Schnee von gestern
Wie überrascht war ich, als nach der langen sonnigen und warmen Periode im März genau mit dem April die Kälte noch einmal einbrach, und es sogar im Flachland schneite. Obwohl ich ihn abgeschirmt hatte, bangte ich um den Basilikum, den ich kurz zuvor in eine Kiste auf meinem Fensterbrett gepflanzt hatte. Zum Glück hat er den Kälteschock bis jetzt gut überstanden.
Der April macht, was er will, so sagt man. Der Übergang der Jahreszeiten verläuft nicht gradlinig, sondern ist mit Turbulenzen und Wetterkapriolen verbunden. Inzwischen kehrt die Wärme wieder zurück und damit die Hoffnung, dass der Frühling nun dauerhaft Einzug hält. Beim Spazierengehen konnte ich mich an den milderen Temperaturen erfreuen, und an der Sonne, die durch die Wolken blinzelte. Unterwegs begegneten mir auch ein paar schmutzig weisse Schneeflecken an schattigeren Plätzen im Wald. Letzte Überbleibsel einer kurzen winterlichen Episode. Buchstäblich Schnee von gestern.
In Kirche und Gesellschaft entdecke ich seit einer Weile verschiedentlich Frühlingswetter: Menschen, die lieber miteinander statt gegeneinander handeln, die sich für den Respekt vor der Verschiedenheit und für den Schutz der Schöpfung einsetzen. Im Bistum Chur macht mir der neue „Verhaltenskodex zum Umgang mit Macht“ Hoffnung.
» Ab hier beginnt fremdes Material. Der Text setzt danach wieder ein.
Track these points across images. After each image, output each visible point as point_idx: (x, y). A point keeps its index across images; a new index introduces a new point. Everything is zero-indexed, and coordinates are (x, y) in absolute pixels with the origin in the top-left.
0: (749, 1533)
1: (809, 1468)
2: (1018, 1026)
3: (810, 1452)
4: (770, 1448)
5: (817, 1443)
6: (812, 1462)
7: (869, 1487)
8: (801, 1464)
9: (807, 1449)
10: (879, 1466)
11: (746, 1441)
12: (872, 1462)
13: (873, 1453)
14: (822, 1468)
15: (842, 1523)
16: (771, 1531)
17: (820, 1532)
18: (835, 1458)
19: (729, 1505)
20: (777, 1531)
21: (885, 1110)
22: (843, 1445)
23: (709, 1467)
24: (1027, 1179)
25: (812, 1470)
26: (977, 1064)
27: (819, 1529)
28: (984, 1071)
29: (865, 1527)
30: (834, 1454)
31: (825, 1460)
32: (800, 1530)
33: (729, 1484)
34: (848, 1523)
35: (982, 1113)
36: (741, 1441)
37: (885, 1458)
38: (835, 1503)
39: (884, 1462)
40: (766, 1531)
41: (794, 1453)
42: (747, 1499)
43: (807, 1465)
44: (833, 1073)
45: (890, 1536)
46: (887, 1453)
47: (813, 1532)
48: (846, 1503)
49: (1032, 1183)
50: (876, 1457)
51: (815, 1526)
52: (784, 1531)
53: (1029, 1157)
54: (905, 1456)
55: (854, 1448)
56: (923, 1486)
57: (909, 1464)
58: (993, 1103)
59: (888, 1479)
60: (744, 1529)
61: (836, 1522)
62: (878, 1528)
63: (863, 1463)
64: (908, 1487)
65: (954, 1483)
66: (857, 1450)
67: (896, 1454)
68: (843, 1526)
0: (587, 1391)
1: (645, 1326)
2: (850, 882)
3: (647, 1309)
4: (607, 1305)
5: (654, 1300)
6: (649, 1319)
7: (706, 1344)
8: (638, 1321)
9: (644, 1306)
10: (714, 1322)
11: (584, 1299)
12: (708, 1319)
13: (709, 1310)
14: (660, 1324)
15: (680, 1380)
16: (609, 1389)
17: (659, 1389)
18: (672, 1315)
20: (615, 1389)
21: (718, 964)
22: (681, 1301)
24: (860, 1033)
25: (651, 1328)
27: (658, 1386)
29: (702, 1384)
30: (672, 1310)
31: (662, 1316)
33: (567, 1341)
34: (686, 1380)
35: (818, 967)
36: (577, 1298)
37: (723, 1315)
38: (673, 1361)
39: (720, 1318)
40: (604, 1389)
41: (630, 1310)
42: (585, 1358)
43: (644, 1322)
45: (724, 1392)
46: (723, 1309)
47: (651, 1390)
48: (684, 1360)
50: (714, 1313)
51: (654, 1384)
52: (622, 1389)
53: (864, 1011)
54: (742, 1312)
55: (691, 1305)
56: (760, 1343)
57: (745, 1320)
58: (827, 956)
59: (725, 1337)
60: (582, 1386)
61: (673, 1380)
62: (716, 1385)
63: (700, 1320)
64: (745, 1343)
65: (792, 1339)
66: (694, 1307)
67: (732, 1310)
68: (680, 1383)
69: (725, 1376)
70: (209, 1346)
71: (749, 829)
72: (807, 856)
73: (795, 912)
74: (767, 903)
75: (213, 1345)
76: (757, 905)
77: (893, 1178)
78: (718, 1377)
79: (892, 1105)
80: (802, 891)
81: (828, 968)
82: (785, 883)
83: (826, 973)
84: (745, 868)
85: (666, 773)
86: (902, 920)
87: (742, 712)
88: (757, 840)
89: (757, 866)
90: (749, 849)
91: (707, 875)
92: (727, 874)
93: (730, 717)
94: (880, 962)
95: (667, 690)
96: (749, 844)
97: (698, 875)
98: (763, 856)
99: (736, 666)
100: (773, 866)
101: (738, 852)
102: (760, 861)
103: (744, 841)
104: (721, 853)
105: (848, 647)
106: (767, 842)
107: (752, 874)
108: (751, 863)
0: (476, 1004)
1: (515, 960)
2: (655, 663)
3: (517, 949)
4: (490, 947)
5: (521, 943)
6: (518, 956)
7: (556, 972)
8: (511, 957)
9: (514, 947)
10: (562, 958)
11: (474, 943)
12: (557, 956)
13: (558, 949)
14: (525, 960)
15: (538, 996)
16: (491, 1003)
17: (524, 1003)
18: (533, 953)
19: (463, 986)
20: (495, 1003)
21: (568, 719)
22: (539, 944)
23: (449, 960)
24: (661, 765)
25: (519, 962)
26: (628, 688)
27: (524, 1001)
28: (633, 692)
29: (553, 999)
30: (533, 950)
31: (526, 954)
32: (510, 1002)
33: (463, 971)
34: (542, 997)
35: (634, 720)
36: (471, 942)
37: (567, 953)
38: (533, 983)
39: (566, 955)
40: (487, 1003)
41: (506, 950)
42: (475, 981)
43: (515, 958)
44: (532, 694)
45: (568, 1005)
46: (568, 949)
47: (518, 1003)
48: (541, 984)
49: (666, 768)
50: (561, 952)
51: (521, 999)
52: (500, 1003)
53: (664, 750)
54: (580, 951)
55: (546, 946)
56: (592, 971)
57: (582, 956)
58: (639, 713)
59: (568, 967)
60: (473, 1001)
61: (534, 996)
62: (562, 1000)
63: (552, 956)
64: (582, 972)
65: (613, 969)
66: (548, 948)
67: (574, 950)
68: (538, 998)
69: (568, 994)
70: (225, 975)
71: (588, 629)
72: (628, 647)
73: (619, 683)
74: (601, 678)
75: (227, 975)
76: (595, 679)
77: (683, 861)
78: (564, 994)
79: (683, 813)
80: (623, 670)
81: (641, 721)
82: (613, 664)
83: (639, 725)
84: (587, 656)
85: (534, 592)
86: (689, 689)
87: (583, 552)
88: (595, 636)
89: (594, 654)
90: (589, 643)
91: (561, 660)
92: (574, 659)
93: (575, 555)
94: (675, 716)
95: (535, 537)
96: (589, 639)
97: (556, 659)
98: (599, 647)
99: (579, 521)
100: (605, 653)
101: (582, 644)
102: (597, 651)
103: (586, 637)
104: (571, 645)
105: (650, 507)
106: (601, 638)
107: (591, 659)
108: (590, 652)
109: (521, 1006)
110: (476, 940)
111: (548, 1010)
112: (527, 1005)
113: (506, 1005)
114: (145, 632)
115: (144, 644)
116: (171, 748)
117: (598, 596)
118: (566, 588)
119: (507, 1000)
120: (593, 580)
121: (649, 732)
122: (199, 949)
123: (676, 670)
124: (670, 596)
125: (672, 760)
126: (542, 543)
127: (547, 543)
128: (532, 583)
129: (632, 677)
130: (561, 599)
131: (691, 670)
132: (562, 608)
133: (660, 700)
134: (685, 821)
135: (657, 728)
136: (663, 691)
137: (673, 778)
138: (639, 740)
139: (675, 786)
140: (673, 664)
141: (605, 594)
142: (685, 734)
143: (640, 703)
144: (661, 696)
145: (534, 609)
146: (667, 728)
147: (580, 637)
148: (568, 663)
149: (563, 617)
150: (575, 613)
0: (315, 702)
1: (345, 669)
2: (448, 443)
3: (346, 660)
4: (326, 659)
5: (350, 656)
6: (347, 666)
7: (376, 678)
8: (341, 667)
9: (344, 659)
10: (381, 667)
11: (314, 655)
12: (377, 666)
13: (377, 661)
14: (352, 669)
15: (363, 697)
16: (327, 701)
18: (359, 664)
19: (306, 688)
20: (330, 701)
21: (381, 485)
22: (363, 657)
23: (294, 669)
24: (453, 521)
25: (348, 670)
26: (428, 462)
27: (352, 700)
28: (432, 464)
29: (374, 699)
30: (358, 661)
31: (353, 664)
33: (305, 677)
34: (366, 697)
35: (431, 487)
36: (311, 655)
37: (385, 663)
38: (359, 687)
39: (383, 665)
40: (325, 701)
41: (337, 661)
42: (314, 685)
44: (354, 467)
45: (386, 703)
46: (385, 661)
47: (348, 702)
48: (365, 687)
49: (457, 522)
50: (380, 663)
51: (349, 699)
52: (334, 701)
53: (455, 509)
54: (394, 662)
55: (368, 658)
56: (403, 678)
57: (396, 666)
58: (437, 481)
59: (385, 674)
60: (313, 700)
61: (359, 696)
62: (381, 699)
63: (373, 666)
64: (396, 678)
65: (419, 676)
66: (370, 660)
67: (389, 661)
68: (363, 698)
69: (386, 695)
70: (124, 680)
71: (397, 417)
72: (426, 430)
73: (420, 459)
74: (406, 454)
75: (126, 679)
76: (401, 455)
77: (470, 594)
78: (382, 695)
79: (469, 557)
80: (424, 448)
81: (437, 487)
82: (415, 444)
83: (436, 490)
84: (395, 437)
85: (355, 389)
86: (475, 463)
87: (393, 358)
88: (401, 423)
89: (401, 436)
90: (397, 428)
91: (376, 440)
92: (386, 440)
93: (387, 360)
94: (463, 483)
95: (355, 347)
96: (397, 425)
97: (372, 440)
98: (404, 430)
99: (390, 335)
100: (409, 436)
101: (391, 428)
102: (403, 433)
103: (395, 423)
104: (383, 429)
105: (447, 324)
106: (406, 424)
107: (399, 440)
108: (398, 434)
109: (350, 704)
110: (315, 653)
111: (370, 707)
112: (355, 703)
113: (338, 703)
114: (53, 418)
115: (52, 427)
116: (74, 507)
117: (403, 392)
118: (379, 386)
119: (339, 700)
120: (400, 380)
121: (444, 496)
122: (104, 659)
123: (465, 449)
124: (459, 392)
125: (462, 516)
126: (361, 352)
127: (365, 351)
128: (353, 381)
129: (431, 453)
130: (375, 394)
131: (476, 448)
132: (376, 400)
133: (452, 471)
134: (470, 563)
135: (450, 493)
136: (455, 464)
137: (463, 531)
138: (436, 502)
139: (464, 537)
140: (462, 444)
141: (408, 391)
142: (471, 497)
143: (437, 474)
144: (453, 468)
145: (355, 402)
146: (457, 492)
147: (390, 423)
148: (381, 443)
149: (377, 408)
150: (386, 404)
Ich sehe darin das ernsthafte Bemühen, gegen missbräuchliche Verhaltensweisen und Strukturen vorzugehen.
Gesellschaftliche Aufbrüche verlaufen auch nicht gradlinig. Skepsis und Angst vor dem Neuen bremsen wie ein eisiger Gegenwind. Das Festhalten an alten Vorstellungen kann sogar gewaltförmig werden. Ich glaube an die Herzenswärme, die dem menschlichen und gesellschaftlichen Frühling Energie verleiht und alte Muster wegschmilzt wie die Sonne den Schnee von gestern.